Paul Ryan’s Congressional Leadership Fund has tried to “rescue” some of these districts. In a memo to journalists last week, its staff gave the example of Kentucky-6, where they went in with well over $1 million and moved the needle back in Rep. Andy Barr’s direction. But that this had to be done in a district and state that seemed more reliably Republican is worrying, and when it comes to sums of money this large, this is something that can only be done for Republican members in so many districts.

The polling at this moment could be much worse, but it is still terrible for Republicans. They new polls show very narrow GOP leads in seats that Republicans should almost be able to take for granted. If these guys are tied or barely ahead, there are dozens of Republicans in less GOP-leaning districts who are sure to be in worse shape. There are four other California seats that fit this description and at least two others in Pennsylvania.

Also think of Virginia Reps. Dave Brat, Barbara Comstock and Scott Taylor; Minnesota Rep. Erik Paulsen; Texas’ Will Hurd, Kevin Yoder of Kansas, David Young of Iowa, and many, many more. As you list them, you’re quickly approaching the 24 net seats that Democrats need to take control. Will they all be able to win on the same night by the skin of their teeth, as Rep. Troy Balderson did in his Ohio-12 special election last month?

What a loss means for Trump: Republicans are hoping that a combination of extremist Democratic candidates, local issues, and individual members’ popularity will save them from the expected Blue Wave.

So a continued House Republican majority isn’t impossible — it just requires a very large number of very improbable things to happen.
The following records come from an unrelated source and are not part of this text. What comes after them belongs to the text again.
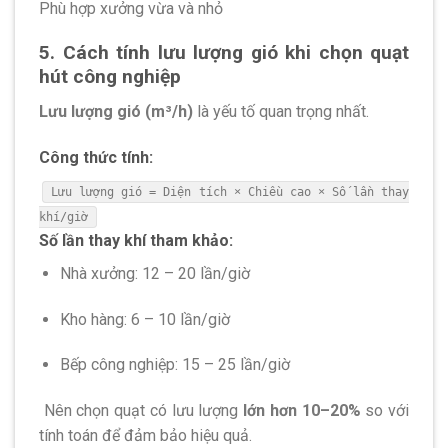
Phù hợp xưởng vừa và nhỏ
5. Cách tính lưu lượng gió khi chọn quạt
hút công nghiệp
Lưu lượng gió (m³/h)
là yếu tố quan trọng nhất.
Công thức tính:
Lưu lượng
gi
ó = Diện tích × Chiều cao × Số lần thay
khí/
gi
ờ
Số lần thay khí tham khảo:
Nhà xưởng: 12 – 20 lần/giờ
Kho hàng: 6 – 10 lần/giờ
Bếp công nghiệp: 15 – 25 lần/giờ
Nên chọn quạt có lưu lượng
lớn hơn 10–20%
so với
tính toán để đảm bảo hiệu quả.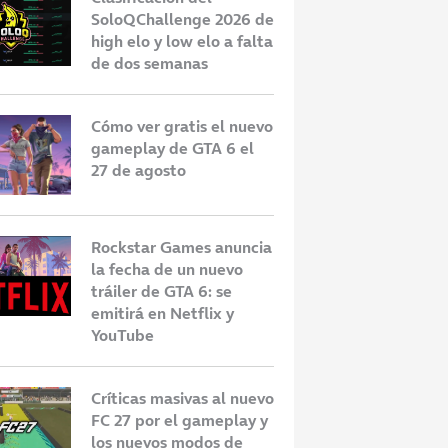
SoloQChallenge 2026 de
high elo y low elo a falta
de dos semanas
Cómo ver gratis el nuevo
gameplay de GTA 6 el
27 de agosto
Rockstar Games anuncia
la fecha de un nuevo
tráiler de GTA 6: se
emitirá en Netflix y
YouTube
Críticas masivas al nuevo
FC 27 por el gameplay y
los nuevos modos de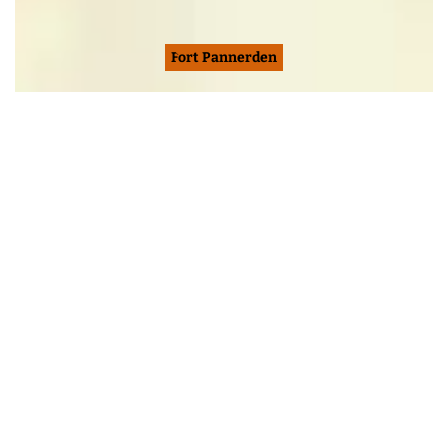
Fort Pannerden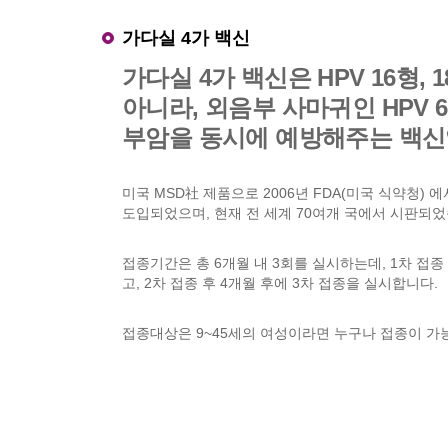
가다실 4가 백신
가다실 4가 백신은 HPV 16형, 
아니라, 외음부 사마귀인 HPV 6
부암을 동시에 예방해주는 백신
미국 MSD社 제품으로 2006년 FDA(미국 식약청) 
도입되었으며, 현재 전 세계 70여개 국에서 시판되었
접종기간은 총 6개월 내 3회를 실시하는데, 1차 접종
고, 2차 접종 후 4개월 후에 3차 접종을 실시합니다.
접종대상은 9~45세의 여성이라면 누구나 접종이 가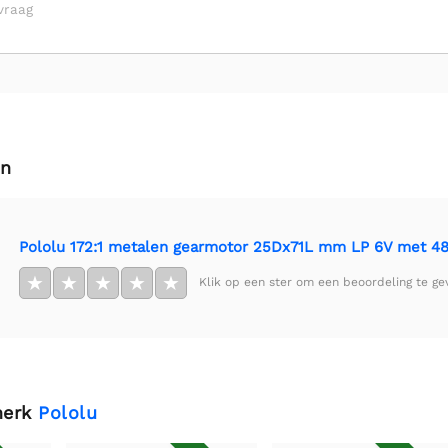
vraag
en
Pololu 172:1 metalen gearmotor 25Dx71L mm LP 6V met 4
★
★
★
★
★
Klik op een ster om een beoordeling te ge
merk
Pololu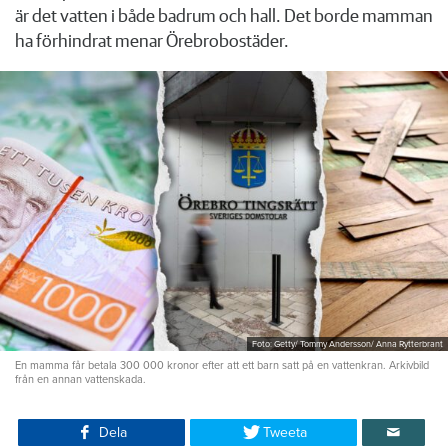
är det vatten i både badrum och hall. Det borde mamman
ha förhindrat menar Örebrobostäder.
Foto: Getty/ Tommy Andersson/ Anna Rytterbrant
En mamma får betala 300 000 kronor efter att ett barn satt på en vattenkran. Arkivbild
från en annan vattenskada.
Dela
Tweeta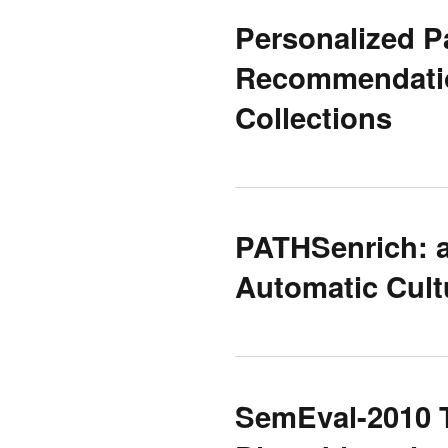
Personalized P
Recommendation
Collections
PATHSenrich: a
Automatic Cult
SemEval-2010 T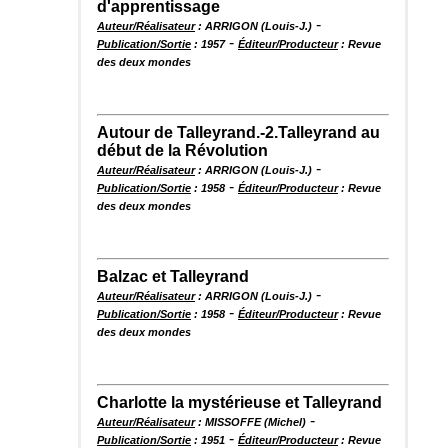
d'apprentissage
-
Auteur/Réalisateur
: ARRIGON (Louis-J.)
-
Publication/Sortie
: 1957
Éditeur/Producteur
: Revue
des deux mondes
Autour de Talleyrand.-2.Talleyrand au
début de la Révolution
-
Auteur/Réalisateur
: ARRIGON (Louis-J.)
-
Publication/Sortie
: 1958
Éditeur/Producteur
: Revue
des deux mondes
Balzac et Talleyrand
-
Auteur/Réalisateur
: ARRIGON (Louis-J.)
-
Publication/Sortie
: 1958
Éditeur/Producteur
: Revue
des deux mondes
Charlotte la mystérieuse et Talleyrand
-
Auteur/Réalisateur
: MISSOFFE (Michel)
-
Publication/Sortie
: 1951
Éditeur/Producteur
: Revue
The odds are long, barring a late shift in the polls.

We have referred to the Senate as being the most important for the GOP to save, because that’s what will allow Trump to confirm more judges and perhaps one or more Supreme Court justices after Brett Kavanaugh. But the loss of the House will have consequences as well.

Obviously, impeachment is one thing that House Democrats are already chomping at the bit to put into effect.

Then there’s Trump’s border wall, which he never stops talking about. If Democrats control the House, it simply won’t be funded, ever. In fact, it’s much more likely that the administration and the Democratic House will be fighting over whether ICE and the Border Patrol get funded.

So there are real issues at stake in the House as well as the Senate. It’s just that Trump can probably do a lot more about the one than the can about the other.